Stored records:
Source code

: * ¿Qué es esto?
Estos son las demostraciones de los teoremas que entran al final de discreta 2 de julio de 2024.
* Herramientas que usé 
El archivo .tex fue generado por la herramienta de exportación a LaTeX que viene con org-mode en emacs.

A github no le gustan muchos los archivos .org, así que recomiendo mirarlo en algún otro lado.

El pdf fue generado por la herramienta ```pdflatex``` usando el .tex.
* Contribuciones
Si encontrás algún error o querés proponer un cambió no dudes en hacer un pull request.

Your task
The data given above must be transcribed exactly and completely.

Solution to this exercise
Source code

: * ¿Qué es esto?
Estos son las demostraciones de los teoremas que entran al final de discreta 2 de julio de 2024.
* Herramientas que usé 
El archivo .tex fue generado por la herramienta de exportación a LaTeX que viene con org-mode en emacs.

A github no le gustan muchos los archivos .org, así que recomiendo mirarlo en algún otro lado.

El pdf fue generado por la herramienta ```pdflatex``` usando el .tex.
* Contribuciones
Si encontrás algún error o querés proponer un cambió no dudes en hacer un pull request.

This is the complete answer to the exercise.